:: PROBLEM DETAILS ::
Read the listing below. Then repeat it exactly.

*** SUPPLIED MATERIAL ***

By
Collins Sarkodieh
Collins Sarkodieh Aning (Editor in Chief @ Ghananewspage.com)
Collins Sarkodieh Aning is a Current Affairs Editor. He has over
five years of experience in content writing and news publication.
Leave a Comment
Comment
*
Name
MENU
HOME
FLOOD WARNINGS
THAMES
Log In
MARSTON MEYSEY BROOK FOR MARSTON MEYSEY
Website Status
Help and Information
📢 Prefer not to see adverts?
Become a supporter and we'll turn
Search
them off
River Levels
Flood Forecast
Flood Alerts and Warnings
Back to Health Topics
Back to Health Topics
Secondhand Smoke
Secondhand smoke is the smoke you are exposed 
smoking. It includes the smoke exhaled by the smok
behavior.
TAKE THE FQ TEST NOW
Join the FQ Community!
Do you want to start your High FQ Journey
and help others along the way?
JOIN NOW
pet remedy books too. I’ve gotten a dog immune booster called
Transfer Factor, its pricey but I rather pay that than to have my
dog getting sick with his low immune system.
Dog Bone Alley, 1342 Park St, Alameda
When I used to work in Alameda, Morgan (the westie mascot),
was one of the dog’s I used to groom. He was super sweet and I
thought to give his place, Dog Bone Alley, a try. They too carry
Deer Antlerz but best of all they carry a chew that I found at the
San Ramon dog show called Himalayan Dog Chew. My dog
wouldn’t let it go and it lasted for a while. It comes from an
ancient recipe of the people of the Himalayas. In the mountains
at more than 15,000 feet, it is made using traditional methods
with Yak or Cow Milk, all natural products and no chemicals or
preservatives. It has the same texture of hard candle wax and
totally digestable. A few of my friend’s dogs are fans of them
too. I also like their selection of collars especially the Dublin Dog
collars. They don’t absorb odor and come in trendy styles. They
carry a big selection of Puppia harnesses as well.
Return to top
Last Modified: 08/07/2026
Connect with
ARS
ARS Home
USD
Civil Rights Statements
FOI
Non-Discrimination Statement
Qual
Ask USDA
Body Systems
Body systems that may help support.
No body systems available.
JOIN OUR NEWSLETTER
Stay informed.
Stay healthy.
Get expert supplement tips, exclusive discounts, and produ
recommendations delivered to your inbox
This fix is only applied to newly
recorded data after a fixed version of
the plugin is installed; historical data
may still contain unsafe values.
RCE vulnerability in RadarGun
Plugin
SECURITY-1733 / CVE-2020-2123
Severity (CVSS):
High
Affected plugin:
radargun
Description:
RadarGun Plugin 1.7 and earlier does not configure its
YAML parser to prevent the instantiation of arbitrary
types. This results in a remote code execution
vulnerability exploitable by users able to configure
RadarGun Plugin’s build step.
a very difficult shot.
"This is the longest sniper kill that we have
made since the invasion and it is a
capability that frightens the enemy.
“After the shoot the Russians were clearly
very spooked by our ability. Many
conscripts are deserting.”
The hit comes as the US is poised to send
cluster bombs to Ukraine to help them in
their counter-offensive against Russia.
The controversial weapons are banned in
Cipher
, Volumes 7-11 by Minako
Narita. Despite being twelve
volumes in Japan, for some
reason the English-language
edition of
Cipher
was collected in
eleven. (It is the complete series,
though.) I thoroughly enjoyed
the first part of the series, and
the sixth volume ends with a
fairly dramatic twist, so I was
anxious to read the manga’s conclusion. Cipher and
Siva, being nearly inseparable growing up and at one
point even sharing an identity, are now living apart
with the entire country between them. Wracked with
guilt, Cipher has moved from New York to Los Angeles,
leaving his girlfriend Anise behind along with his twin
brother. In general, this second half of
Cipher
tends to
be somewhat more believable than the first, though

*** End of SUPPLIED MATERIAL ***

:: EXERCISE RESPONSE ::
By
Collins Sarkodieh
Collins Sarkodieh Aning (Editor in Chief @ Ghananewspage.com)
Collins Sarkodieh Aning is a Current Affairs Editor. He has over
five years of experience in content writing and news publication.
Leave a Comment
Comment
*
Name
MENU
HOME
FLOOD WARNINGS
THAMES
Log In
MARSTON MEYSEY BROOK FOR MARSTON MEYSEY
Website Status
Help and Information
📢 Prefer not to see adverts?
Become a supporter and we'll turn
Search
them off
River Levels
Flood Forecast
Flood Alerts and Warnings
Back to Health Topics
Back to Health Topics
Secondhand Smoke
Secondhand smoke is the smoke you are exposed 
smoking. It includes the smoke exhaled by the smok
behavior.
TAKE THE FQ TEST NOW
Join the FQ Community!
Do you want to start your High FQ Journey
and help others along the way?
JOIN NOW
pet remedy books too. I’ve gotten a dog immune booster called
Transfer Factor, its pricey but I rather pay that than to have my
dog getting sick with his low immune system.
Dog Bone Alley, 1342 Park St, Alameda
When I used to work in Alameda, Morgan (the westie mascot),
was one of the dog’s I used to groom. He was super sweet and I
thought to give his place, Dog Bone Alley, a try. They too carry
Deer Antlerz but best of all they carry a chew that I found at the
San Ramon dog show called Himalayan Dog Chew. My dog
wouldn’t let it go and it lasted for a while. It comes from an
ancient recipe of the people of the Himalayas. In the mountains
at more than 15,000 feet, it is made using traditional methods
with Yak or Cow Milk, all natural products and no chemicals or
preservatives. It has the same texture of hard candle wax and
totally digestable. A few of my friend’s dogs are fans of them
too. I also like their selection of collars especially the Dublin Dog
collars. They don’t absorb odor and come in trendy styles. They
carry a big selection of Puppia harnesses as well.
Return to top
Last Modified: 08/07/2026
Connect with
ARS
ARS Home
USD
Civil Rights Statements
FOI
Non-Discrimination Statement
Qual
Ask USDA
Body Systems
Body systems that may help support.
No body systems available.
JOIN OUR NEWSLETTER
Stay informed.
Stay healthy.
Get expert supplement tips, exclusive discounts, and produ
recommendations delivered to your inbox
This fix is only applied to newly
recorded data after a fixed version of
the plugin is installed; historical data
may still contain unsafe values.
RCE vulnerability in RadarGun
Plugin
SECURITY-1733 / CVE-2020-2123
Severity (CVSS):
High
Affected plugin:
radargun
Description:
RadarGun Plugin 1.7 and earlier does not configure its
YAML parser to prevent the instantiation of arbitrary
types. This results in a remote code execution
vulnerability exploitable by users able to configure
RadarGun Plugin’s build step.
a very difficult shot.
"This is the longest sniper kill that we have
made since the invasion and it is a
capability that frightens the enemy.
“After the shoot the Russians were clearly
very spooked by our ability. Many
conscripts are deserting.”
The hit comes as the US is poised to send
cluster bombs to Ukraine to help them in
their counter-offensive against Russia.
The controversial weapons are banned in
Cipher
, Volumes 7-11 by Minako
Narita. Despite being twelve
volumes in Japan, for some
reason the English-language
edition of
Cipher
was collected in
eleven. (It is the complete series,
though.) I thoroughly enjoyed
the first part of the series, and
the sixth volume ends with a
fairly dramatic twist, so I was
anxious to read the manga’s conclusion. Cipher and
Siva, being nearly inseparable growing up and at one
point even sharing an identity, are now living apart
with the entire country between them. Wracked with
guilt, Cipher has moved from New York to Los Angeles,
leaving his girlfriend Anise behind along with his twin
brother. In general, this second half of
Cipher
tends to
be somewhat more believable than the first, though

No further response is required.